Thursday, October 17, 2013

Fighting God


 

 

 

It was a season in my life that I was so angry and hurt I was even blaming God for allowing me to wreck my life. I had sacrificed so much and he allowed this to happen. I now realize it wasn’t God but it was me.

 

The Elders came over with a formfor me to sign that I would read the Bible everday, even if I didn’t feel like it.They were young elders but it was the right thing to do.

 

I told them, “ You can fire me now but I can’t sign that form.I am not reading the Bible. I’ll read the book of Ecclesiiastes…it is the only book that makes any sense. I do believe in God but I’m not sure His Word is all we have made it out to be.”

 

God heard all that and God decided No Problem. I have lots of others ways to speak to you. Two things happened.

 

One was Catherine bringing the Bible to read as a bedtime story.I was irritated because I didn’t want to read the Word but how do you tell a child you don’t want to read the Bible. What passage did she open up too.???

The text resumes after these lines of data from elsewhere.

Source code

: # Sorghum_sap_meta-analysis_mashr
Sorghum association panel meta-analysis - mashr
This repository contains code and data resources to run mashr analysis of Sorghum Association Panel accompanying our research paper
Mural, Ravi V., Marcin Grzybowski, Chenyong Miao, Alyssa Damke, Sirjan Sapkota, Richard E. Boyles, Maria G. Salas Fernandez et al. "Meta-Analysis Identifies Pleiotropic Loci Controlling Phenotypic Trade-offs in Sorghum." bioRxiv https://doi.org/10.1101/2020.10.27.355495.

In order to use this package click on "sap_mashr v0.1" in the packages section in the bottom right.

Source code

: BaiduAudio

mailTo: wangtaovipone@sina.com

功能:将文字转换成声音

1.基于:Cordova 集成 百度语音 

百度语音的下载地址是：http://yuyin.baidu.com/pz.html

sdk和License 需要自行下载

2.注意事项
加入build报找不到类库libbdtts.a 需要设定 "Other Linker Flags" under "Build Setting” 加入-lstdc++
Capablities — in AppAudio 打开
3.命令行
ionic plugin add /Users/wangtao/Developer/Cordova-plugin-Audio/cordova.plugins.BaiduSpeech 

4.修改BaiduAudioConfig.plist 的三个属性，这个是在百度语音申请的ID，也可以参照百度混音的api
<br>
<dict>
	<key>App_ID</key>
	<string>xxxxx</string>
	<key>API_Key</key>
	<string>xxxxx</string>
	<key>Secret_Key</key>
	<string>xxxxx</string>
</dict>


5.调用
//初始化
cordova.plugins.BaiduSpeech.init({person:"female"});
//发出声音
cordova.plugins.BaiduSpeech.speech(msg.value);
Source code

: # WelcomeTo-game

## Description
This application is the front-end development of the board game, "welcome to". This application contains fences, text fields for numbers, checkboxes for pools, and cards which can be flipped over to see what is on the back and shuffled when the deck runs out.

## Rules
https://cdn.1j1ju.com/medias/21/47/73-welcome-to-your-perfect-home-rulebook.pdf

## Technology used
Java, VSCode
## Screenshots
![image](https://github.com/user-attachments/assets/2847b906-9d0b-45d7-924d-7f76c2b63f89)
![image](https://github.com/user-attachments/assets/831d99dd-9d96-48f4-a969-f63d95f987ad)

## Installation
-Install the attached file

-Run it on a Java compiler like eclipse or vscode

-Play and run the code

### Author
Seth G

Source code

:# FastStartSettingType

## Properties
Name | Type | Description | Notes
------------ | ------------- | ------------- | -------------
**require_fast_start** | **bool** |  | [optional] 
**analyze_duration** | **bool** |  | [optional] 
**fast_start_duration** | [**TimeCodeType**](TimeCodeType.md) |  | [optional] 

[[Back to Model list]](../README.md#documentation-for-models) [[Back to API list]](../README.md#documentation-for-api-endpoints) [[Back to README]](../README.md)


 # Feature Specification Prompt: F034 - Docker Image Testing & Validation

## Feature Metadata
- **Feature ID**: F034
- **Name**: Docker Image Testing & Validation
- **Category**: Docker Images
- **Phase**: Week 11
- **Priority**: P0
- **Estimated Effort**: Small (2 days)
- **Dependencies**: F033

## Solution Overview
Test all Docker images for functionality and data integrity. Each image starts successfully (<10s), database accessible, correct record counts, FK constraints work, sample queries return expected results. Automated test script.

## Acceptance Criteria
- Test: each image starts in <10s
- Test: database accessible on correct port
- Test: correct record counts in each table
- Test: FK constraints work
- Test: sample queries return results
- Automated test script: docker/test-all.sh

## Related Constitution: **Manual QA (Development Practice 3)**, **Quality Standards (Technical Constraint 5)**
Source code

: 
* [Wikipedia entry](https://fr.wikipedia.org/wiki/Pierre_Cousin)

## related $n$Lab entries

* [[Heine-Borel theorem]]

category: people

“I was just wiped out and  I heard God’s voice through the story.

 

That was one way he got the Word back in my heart and the other was the Diary of Ann Franck. I was watching an old version of the film in black and white. I remember seeing all the frail people fighting over crumbs. These people were under the oppression of Hitler. I realized that Lost people are under the oppression of evil.

 

I recalled the song that was sung at my ordination, a song that I have always loved, “People need the Lord.” I felt called by God to rescue the lost people. I felt I had the answer. People need the Lord. They are dying and I had the solution but I can’t get to them anymore. I felt like a gladiator who wanted to fight but that I was outside the ring.

 

I remember weeping and crying and saying what are we going to do. I’m on the sidelines. I called Bob Yawbeg later that night and he said “Jeff you are a gladiator and you will fight again but right now God is doing something in you to prepare you for the long haul. Let it happen.”

 

I know now that its wasn't God that was to blame, it was me.